● About this task:
Show each line of the records in which the word "مستويا" occurs.

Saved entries

□ □ □ □

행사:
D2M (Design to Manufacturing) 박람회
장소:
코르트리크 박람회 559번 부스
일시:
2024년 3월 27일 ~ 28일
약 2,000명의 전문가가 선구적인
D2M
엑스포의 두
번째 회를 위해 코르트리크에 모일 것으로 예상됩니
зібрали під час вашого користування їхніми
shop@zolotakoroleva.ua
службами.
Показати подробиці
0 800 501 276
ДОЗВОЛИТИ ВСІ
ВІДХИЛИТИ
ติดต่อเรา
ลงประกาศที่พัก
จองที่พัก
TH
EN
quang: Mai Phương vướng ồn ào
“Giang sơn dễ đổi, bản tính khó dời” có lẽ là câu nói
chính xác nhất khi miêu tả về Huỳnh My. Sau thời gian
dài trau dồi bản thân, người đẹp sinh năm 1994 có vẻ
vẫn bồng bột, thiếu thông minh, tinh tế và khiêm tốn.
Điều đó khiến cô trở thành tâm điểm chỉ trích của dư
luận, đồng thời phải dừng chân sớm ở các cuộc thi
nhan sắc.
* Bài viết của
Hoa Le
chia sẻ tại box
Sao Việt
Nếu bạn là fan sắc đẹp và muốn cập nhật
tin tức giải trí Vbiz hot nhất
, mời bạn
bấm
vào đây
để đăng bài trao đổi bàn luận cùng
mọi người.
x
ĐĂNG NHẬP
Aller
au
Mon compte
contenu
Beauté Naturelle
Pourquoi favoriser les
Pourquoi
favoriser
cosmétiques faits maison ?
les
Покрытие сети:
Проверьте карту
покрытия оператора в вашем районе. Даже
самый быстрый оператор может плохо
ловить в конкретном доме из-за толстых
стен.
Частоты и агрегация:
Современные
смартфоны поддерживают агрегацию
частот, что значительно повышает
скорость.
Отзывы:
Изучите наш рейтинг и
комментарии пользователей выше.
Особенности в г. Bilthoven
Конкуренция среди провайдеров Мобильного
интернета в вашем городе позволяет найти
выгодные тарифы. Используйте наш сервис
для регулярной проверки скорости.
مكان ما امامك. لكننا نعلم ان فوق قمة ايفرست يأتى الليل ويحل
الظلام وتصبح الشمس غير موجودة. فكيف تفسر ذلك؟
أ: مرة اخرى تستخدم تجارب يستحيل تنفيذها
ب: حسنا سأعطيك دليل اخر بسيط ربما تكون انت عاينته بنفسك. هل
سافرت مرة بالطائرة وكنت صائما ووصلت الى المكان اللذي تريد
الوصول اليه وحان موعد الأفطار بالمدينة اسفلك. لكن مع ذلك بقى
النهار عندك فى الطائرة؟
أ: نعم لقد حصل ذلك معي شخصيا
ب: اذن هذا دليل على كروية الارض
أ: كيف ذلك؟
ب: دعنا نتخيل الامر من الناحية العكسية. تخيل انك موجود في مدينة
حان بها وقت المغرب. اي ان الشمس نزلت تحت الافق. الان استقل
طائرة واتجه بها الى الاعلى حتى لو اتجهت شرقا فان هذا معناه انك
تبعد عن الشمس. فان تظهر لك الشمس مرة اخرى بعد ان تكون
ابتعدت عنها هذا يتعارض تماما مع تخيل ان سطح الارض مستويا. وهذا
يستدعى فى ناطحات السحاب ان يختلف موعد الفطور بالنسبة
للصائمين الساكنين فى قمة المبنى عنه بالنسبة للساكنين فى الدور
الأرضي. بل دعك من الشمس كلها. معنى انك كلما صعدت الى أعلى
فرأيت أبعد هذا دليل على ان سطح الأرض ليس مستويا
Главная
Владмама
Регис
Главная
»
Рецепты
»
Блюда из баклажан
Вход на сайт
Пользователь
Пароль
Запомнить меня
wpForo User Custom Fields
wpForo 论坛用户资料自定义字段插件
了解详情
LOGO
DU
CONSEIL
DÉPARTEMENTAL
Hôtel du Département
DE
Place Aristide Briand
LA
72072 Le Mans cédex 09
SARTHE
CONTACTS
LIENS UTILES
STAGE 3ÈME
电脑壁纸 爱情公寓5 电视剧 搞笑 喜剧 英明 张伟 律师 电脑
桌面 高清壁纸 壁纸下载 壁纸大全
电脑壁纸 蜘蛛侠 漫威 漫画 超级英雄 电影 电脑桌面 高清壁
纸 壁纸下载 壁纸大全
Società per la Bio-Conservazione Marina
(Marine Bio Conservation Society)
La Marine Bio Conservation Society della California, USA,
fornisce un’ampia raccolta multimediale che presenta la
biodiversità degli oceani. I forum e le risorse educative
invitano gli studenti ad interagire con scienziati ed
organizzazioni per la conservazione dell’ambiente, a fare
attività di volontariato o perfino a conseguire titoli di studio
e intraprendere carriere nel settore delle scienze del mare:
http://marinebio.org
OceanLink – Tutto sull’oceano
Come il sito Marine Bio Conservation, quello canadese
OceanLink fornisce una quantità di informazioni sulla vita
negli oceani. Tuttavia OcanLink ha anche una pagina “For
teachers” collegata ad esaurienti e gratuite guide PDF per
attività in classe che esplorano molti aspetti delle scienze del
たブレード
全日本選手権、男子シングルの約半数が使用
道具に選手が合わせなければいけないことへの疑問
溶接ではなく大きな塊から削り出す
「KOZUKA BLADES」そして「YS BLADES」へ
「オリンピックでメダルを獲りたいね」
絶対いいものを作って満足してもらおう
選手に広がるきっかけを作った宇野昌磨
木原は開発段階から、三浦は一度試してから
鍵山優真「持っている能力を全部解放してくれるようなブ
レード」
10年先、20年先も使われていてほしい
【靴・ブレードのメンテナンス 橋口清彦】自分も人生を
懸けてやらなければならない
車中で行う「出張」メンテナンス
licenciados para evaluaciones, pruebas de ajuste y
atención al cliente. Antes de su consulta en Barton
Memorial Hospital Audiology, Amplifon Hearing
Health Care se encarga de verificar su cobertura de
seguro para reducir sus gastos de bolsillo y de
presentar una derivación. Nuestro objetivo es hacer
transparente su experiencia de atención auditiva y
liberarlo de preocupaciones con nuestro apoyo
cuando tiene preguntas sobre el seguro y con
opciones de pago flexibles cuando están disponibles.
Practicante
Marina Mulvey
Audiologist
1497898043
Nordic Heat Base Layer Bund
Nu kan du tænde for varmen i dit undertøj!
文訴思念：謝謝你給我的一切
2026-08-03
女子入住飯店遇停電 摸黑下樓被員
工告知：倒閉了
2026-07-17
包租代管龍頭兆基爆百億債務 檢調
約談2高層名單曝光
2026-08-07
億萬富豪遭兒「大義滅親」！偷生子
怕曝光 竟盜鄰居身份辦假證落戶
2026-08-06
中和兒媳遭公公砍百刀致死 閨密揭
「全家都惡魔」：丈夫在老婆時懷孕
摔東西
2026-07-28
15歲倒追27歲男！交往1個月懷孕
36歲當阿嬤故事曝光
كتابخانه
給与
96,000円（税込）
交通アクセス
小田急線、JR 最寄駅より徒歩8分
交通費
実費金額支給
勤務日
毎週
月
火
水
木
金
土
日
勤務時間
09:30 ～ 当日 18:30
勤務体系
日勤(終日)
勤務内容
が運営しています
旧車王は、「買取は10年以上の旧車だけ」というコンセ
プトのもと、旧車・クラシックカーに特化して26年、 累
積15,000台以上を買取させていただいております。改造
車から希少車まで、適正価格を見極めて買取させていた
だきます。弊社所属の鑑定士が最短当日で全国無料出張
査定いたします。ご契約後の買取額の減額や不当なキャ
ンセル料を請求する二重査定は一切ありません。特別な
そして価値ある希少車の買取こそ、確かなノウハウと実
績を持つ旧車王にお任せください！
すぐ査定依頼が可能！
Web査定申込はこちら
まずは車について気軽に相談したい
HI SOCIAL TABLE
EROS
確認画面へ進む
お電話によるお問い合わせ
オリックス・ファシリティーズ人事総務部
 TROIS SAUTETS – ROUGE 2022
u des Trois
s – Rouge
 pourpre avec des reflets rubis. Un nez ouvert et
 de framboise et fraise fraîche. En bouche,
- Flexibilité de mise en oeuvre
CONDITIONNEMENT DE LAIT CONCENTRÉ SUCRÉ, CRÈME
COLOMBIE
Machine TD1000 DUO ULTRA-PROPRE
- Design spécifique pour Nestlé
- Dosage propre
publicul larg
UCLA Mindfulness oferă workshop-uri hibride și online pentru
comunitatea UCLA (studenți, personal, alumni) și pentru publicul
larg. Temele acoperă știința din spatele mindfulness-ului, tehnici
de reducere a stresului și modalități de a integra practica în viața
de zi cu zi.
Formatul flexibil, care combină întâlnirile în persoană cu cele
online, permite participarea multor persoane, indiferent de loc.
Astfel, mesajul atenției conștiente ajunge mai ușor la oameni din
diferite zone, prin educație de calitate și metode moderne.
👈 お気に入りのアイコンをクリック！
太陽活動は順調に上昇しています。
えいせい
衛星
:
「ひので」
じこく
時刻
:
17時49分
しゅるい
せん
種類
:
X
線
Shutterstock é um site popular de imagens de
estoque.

□ □ □ □

● Written answer:
ابتعدت عنها هذا يتعارض تماما مع تخيل ان سطح الارض مستويا. وهذا
فرأيت أبعد هذا دليل على ان سطح الأرض ليس مستويا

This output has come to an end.